Cronaca

'Ndrangheta a Bologna, arresti e beni sequestrati. A Cremona effettuate perquisizioni

Sono state effettuate delle perquisizioni anche a Cremona nell’ambito dell’operazione contro la ‘Ndrangheta portata avanti dai finanzieri del comando provinciale di Bologna, in collaborazione con i colleghi del Servizio centrale investigazione criminalità organizzata di Roma e con il personale del comando provinciale di Reggio-Calabria e Frosinone. La nostra provincia, insieme a quelle di Bologna, Reggio-Calabria, Roma, Piacenza, Frosinone, e Monza-Brianza, è stata interessata dall’operazione “Nebbia Calabra” che ha permesso di sferrare un duro colpo alla cosca Iamonte di Melito Porto Salvo, di eseguire tre arresti per intestazione fittizia e un sequestro milionario di beni.
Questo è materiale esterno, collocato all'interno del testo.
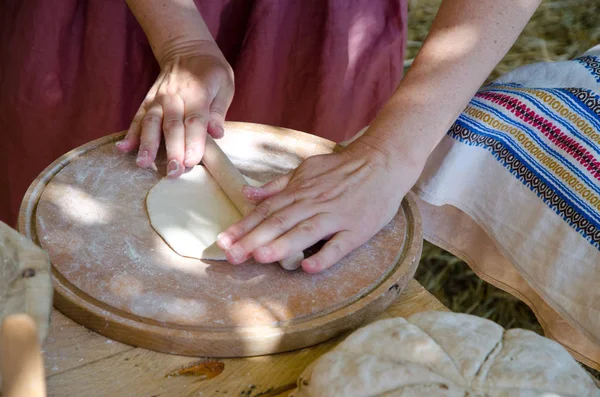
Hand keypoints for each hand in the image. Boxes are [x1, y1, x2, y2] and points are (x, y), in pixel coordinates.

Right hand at [116, 41, 233, 177]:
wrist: (187, 48)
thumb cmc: (211, 71)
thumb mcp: (225, 84)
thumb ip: (218, 110)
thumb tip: (217, 133)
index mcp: (197, 93)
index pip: (194, 121)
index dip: (193, 142)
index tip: (191, 162)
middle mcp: (174, 97)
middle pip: (172, 126)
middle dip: (172, 150)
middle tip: (173, 173)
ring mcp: (158, 99)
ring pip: (151, 122)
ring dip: (147, 144)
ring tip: (143, 164)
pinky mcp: (148, 101)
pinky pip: (137, 117)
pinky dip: (130, 133)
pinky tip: (123, 148)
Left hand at [216, 139, 421, 272]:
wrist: (383, 162)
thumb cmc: (342, 170)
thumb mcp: (306, 170)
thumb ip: (277, 185)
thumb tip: (247, 194)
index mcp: (300, 191)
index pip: (266, 210)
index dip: (243, 226)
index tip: (223, 241)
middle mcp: (314, 203)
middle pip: (280, 222)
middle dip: (253, 239)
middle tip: (231, 256)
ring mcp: (336, 216)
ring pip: (306, 232)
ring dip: (282, 244)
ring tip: (260, 257)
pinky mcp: (357, 229)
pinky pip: (340, 244)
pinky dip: (325, 256)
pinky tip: (309, 268)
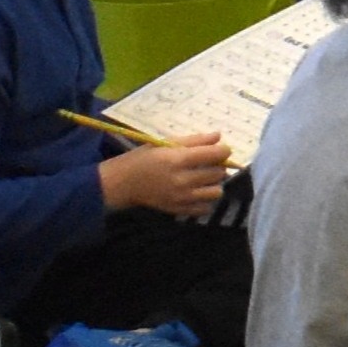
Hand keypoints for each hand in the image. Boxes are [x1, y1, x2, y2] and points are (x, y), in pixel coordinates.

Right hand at [97, 134, 229, 218]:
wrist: (124, 183)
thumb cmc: (144, 158)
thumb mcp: (166, 143)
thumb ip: (194, 140)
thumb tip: (218, 136)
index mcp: (178, 159)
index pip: (215, 155)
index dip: (224, 151)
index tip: (221, 149)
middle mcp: (183, 180)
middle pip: (218, 173)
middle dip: (218, 166)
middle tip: (209, 163)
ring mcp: (182, 198)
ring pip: (216, 192)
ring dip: (214, 183)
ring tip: (204, 178)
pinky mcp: (179, 210)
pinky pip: (205, 208)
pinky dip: (206, 200)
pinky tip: (198, 192)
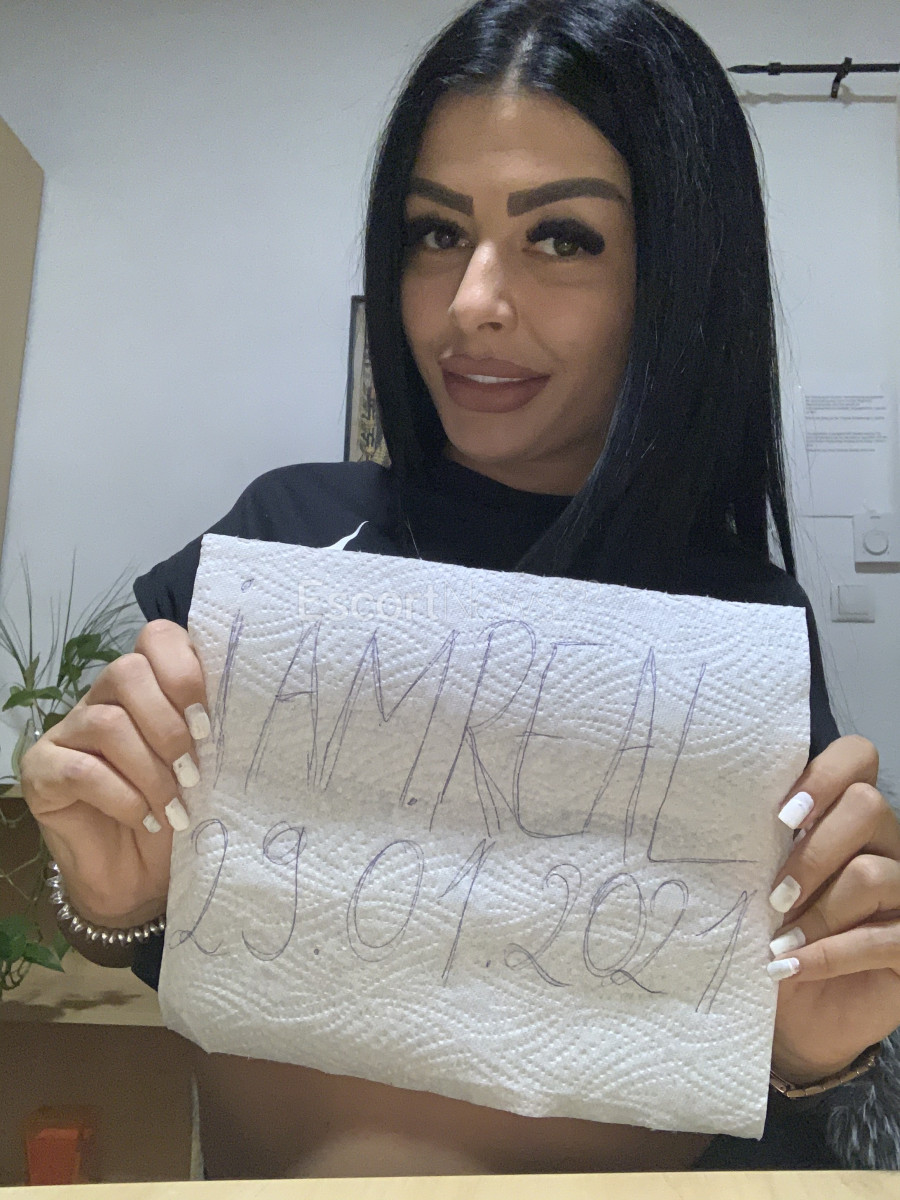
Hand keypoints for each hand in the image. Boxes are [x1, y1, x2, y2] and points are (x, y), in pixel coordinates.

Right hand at [20, 620, 207, 927]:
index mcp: (147, 685)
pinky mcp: (42, 771)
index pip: (158, 638)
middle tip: (194, 769)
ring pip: (107, 723)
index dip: (184, 671)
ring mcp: (67, 732)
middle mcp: (102, 698)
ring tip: (175, 805)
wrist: (140, 878)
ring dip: (150, 769)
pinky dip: (122, 796)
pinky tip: (144, 818)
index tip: (208, 722)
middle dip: (168, 723)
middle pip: (126, 671)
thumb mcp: (205, 765)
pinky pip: (81, 770)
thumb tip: (249, 706)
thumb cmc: (178, 812)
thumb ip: (211, 728)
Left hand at [768, 735, 899, 1082]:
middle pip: (868, 807)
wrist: (794, 1016)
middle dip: (813, 852)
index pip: (856, 757)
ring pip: (872, 873)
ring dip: (817, 911)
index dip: (825, 775)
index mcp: (843, 815)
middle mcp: (884, 842)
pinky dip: (829, 954)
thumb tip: (713, 820)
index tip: (782, 815)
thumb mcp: (759, 886)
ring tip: (777, 939)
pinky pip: (884, 937)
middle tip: (773, 894)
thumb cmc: (771, 934)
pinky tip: (791, 967)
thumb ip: (758, 847)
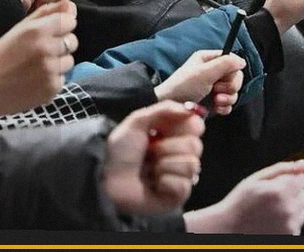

Una persona è finita in carcere, una ai domiciliari e una ha l’obbligo di dimora per il reato di intestazione fittizia di beni con l’aggravante di voler agevolare l’attività dell’organizzazione mafiosa. I sequestri di beni per un valore complessivo di circa 8,5 milioni di euro hanno riguardato appartamenti, garage, terreni, locali commerciali, capannoni industriali e quote di società.

I militari hanno perquisito nella zona di Mortizza, nel piacentino, l’abitazione di un uomo, al momento non indagato, che risulterebbe l’intestatario di una società con sede a Cremona che però gestisce una piattaforma logistica a Fiumicino, riconducibile al destinatario dell’ordinanza di custodia cautelare in carcere.

Con l’obiettivo di “fare nuovamente luce sulle modalità di infiltrazione nel tessuto economico delle organizzazioni malavitose”, il meticoloso lavoro delle forze dell’ordine si è concentrato sulle attività illecite svolte da un noto imprenditore di origini calabresi, operante nel settore dell’autotrasporto e trapiantato in città ormai dal 2000. Un soggetto “risultato essere in intensi rapporti personali e di affari con soggetti di primo piano della criminalità organizzata calabrese”. Una fitta rete schermante fatta di prestanome e società fittizie, sgominata grazie a un minuzioso lavoro fatto di accertamenti bancari, patrimoniali, intercettazioni telefoniche e soprattutto ambientali, con gli agenti dello Scico che hanno permesso di ricoprire di dispositivi per l’intercettazione l’intera abitazione dell’imprenditore mafioso.

“La continuità di questi rapporti con la ‘Ndrangheta è stata accertata sia dalle dichiarazioni due collaboratori di giustizia, che dall’intensa attività investigativa sui flussi patrimoniali e il network di società fittizie”, ha spiegato il colonnello Luca Torzani. “Le intestazioni fittizie nascevano dall’esigenza, per l’uomo, di non essere raggiunto da misure di prevenzione patrimoniali, essendo l’imprenditore già stato arrestato nel 2013 per reati di associazione a delinquere di stampo mafioso, salvo poi essere rilasciato per assenza di prove. Bisogna evidenziare anche le capacità imprenditoriali di questo soggetto: tra i beni sequestrati, infatti, risulta anche un grande capannone industriale adibito a centro delle attività logistiche”.

Particolarmente significativo è l’esempio della tabaccheria all’interno del centro commerciale “Pilastro”, fittiziamente intestata alla figlia dell’imprenditore. Gli accertamenti avrebbero permesso di dimostrare come “parti considerevoli della provvista impiegata per l’acquisizione siano riconducibili a versamenti operati da soggetti di origini calabresi residenti in Lombardia, contigui alla cosca della ‘Ndrangheta di Desio, collegata ai Iamonte”.